Records for processing |
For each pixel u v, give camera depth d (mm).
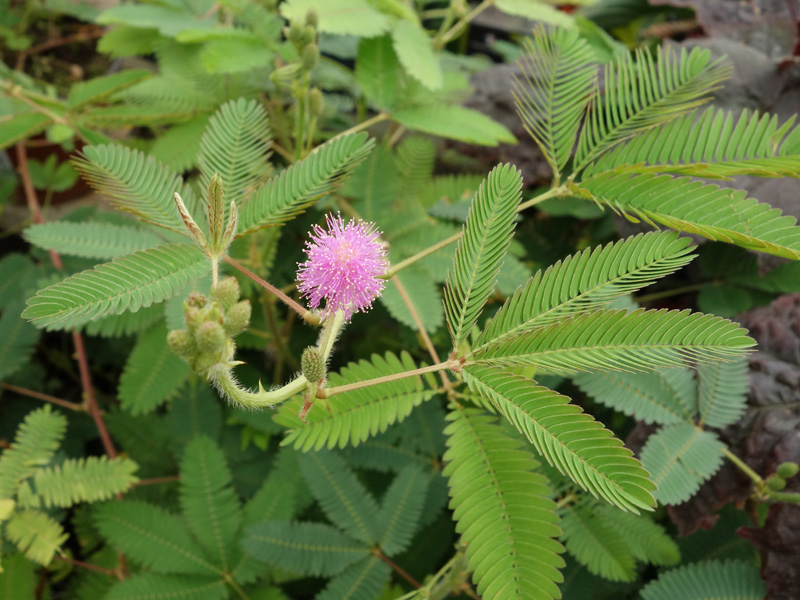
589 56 196
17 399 351
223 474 249
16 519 231
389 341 346
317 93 241
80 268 319
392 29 260
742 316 246
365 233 162
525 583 139
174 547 241
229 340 142
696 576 213
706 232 150
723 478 220
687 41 287
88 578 278
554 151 192
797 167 156
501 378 146
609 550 214
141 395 251
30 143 388
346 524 235
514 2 306
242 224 171
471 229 158
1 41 484
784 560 206
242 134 187
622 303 205
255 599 240
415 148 298
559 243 335
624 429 272
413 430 262
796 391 216
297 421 170
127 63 442
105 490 237
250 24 281
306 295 154
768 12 330
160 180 177
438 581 249
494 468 154
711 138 173
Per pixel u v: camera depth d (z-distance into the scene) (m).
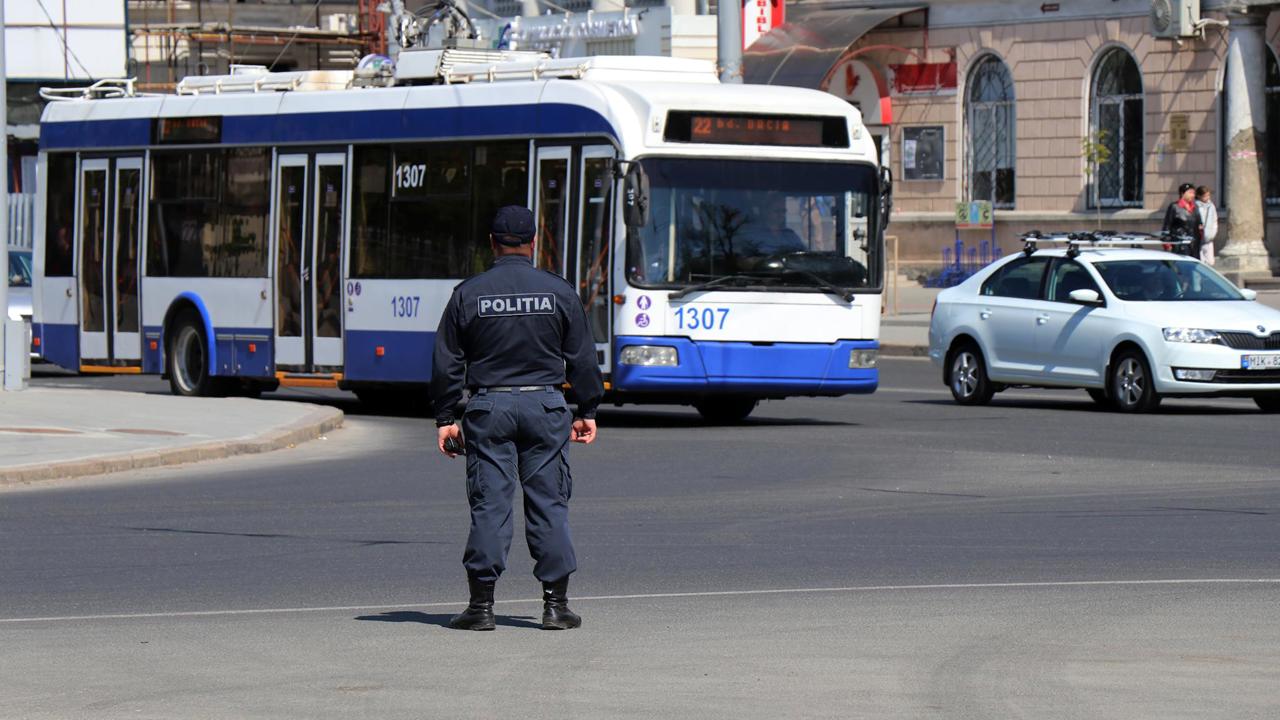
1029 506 42.53
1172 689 24.25
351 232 68.44
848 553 36.12
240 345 72.06
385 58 72.69
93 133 77.38
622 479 48.56
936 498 44.22
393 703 23.89
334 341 69.00
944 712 23.11
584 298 61.66
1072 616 29.38
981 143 134.75
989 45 133.00
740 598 31.39
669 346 60.34
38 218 79.44
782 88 63.31
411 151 66.75
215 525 40.97
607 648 27.27
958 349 71.94
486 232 64.50
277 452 56.25
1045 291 69.00
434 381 28.36
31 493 46.88
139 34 152.12
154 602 31.66
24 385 74.12
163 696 24.34
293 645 27.66
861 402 73.50
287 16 159.25
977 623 28.88
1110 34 126.44
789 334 61.66
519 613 30.28
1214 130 121.44
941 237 136.38
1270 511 41.03
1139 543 36.78
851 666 25.83
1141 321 65.25
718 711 23.28
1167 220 96.38
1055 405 71.06
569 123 62.19
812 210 62.41
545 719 22.97
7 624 29.67
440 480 49.12
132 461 51.50
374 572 34.62
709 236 61.06
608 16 148.25
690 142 61.16
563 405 28.44
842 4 141.00
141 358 75.62
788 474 49.34
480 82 66.62
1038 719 22.72
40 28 136.88
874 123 137.50
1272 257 118.06
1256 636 27.66
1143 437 57.28
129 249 76.06
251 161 71.88
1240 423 61.47
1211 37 121.25
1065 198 129.62
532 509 28.67
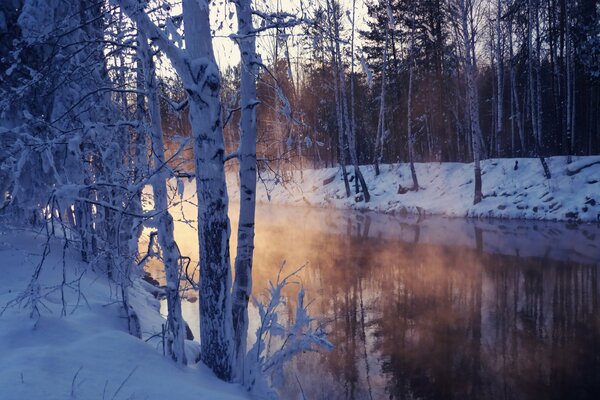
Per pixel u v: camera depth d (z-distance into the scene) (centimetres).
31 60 738
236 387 511
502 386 674
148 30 490
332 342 865
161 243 527
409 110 2930
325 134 4162
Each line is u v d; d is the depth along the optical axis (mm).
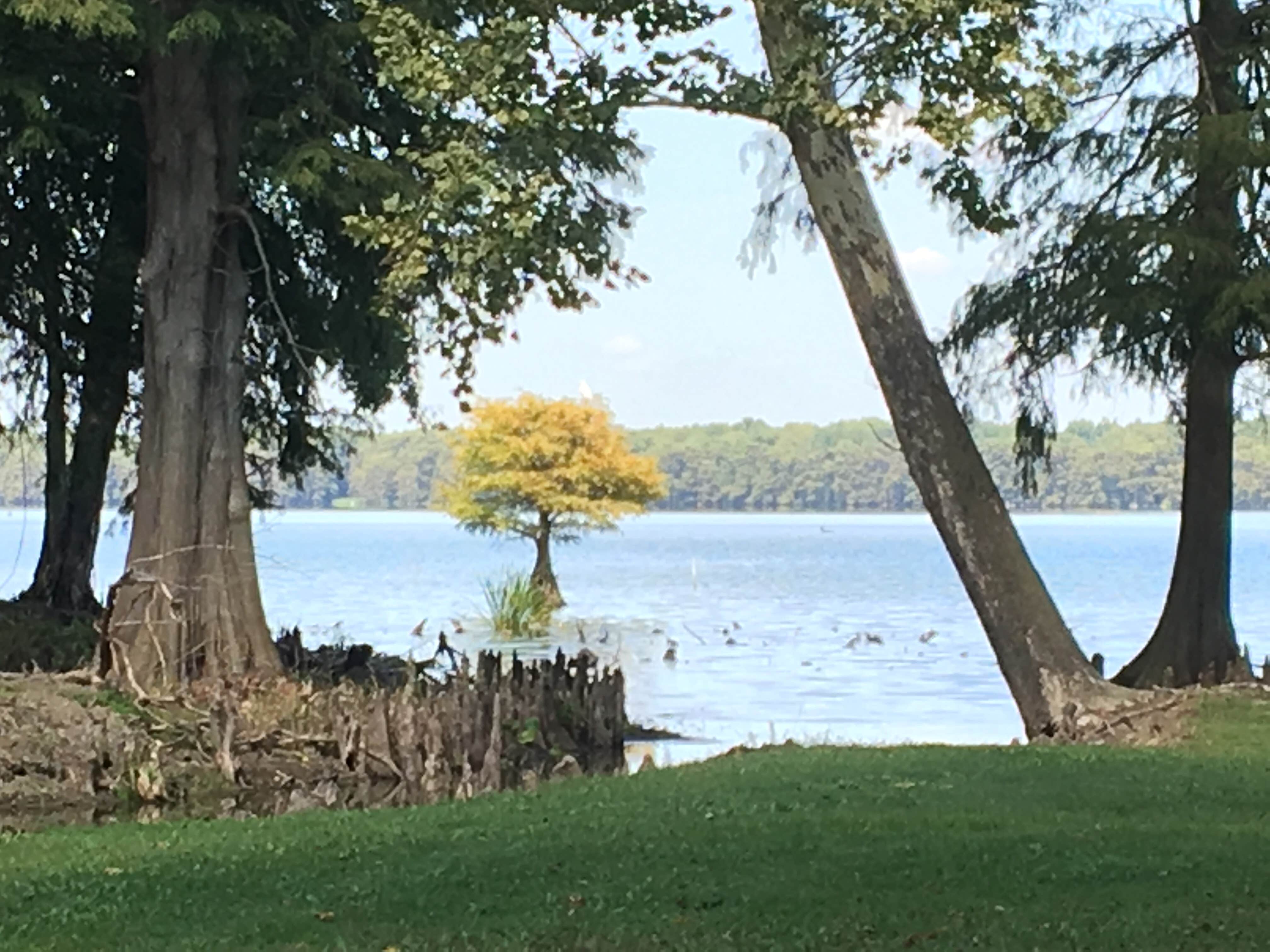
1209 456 24875
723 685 33938
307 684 23219
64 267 30422
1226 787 13852
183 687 22812
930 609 63375
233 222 25281
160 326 24781
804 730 26172
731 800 13086
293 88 24844
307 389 29703
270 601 63781
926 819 11797
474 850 11078
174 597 23984
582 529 65500
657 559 121188
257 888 9977
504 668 32000
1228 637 24781
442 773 19859
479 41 19719
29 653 26766
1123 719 20438
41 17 19750
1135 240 21891
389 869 10461
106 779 18672
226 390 25156
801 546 156750
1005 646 21453
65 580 31641
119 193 29281
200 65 24484
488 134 20672
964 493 21484
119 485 42625
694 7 19766
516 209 19859
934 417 21500
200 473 24656
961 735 25594
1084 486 143375
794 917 8477
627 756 23047
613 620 54719
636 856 10461
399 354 29219
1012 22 18844
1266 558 120938
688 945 7883
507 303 21531
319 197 22828
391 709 20234
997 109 18547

Problem to solve | From the material above, output every line exactly as written, dropping any picture.

Expected output |
For each pixel u v, give camera depth d (mm).
589 56 196
17 399 351
223 474 249
16 519 231
389 341 346
317 93 241
80 268 319
392 29 260
742 316 246
365 233 162
525 583 139
174 547 241
229 340 142
696 576 213
706 232 150
723 478 220
687 41 287
88 578 278
554 151 192
797 167 156
501 378 146
609 550 214
141 395 251
30 143 388
346 524 235
514 2 306
242 224 171
471 229 158
1 41 484
784 560 206
242 134 187
622 303 205
255 599 240
415 148 298
559 243 335
624 429 272
413 430 262
796 391 216
297 421 170
127 63 442
105 490 237
250 24 281
306 295 154
768 12 330
160 180 177
438 581 249
494 468 154
711 138 173
Per pixel u v: camera depth d (z-distance into the scene) (m).
1029 506 42.53
1172 689 24.25
351 232 68.44
848 553 36.12
240 345 72.06
385 58 72.69
93 133 77.38
622 479 48.56
936 498 44.22
393 703 23.89
334 341 69.00
944 712 23.11
584 298 61.66
1072 616 29.38
981 143 134.75
989 45 133.00
740 598 31.39
669 346 60.34
38 218 79.44
782 88 63.31
411 151 66.75
215 525 40.97
607 648 27.27
958 349 71.94
486 232 64.50
277 452 56.25
1045 291 69.00
434 381 28.36
31 493 46.88
139 34 152.12
154 602 31.66
24 385 74.12
163 696 24.34
293 645 27.66
861 402 73.50
287 16 159.25
977 623 28.88
1110 34 126.44
789 334 61.66
519 613 30.28
1214 130 121.44
941 237 136.38
1270 511 41.03
1139 543 36.78
851 666 25.83
1141 321 65.25
718 711 23.28
1167 220 96.38
1055 405 71.06
569 123 62.19
812 210 62.41
545 719 22.97
7 624 29.67
440 480 49.12
132 461 51.50
374 572 34.62
709 236 61.06
608 16 148.25
690 142 61.16
563 405 28.44
842 4 141.00
141 358 75.62
788 474 49.34
480 82 66.62
1038 719 22.72
40 28 136.88
874 123 137.50
1272 257 118.06
1256 636 27.66
1143 437 57.28
129 249 76.06
251 161 71.88
1240 423 61.47
1211 37 121.25
1065 198 129.62
532 509 28.67
Per pixel u v: camera depth d (z-distance into the scene) (centimetres).
31 60 738
236 387 511
502 386 674
148 30 490
332 342 865
161 243 527
409 110 2930
325 134 4162
Each line is u v d; d is the depth along the optical axis (mm).
1209 456 24875
723 685 33938
307 684 23219
64 267 30422
1226 787 13852
183 687 22812
930 609 63375
233 222 25281
160 326 24781
804 730 26172
731 800 13086
293 88 24844
307 389 29703
270 601 63781
926 819 11797
474 850 11078
174 597 23984
582 529 65500
657 559 121188
257 888 9977
504 668 32000
1228 637 24781
442 773 19859
479 41 19719
29 653 26766
1123 719 20438
41 17 19750
1135 240 21891
389 869 10461
106 779 18672
226 390 25156
801 546 156750
1005 646 21453
65 580 31641
119 193 29281
200 65 24484
488 134 20672
964 493 21484
119 485 42625
694 7 19766
516 209 19859
934 417 21500
200 473 24656
961 735 25594
1084 486 143375
794 917 8477
627 756 23047
613 620 54719
636 856 10461
399 354 29219
1012 22 18844
1266 558 120938
688 945 7883
507 303 21531
319 197 22828
391 709 20234
997 109 18547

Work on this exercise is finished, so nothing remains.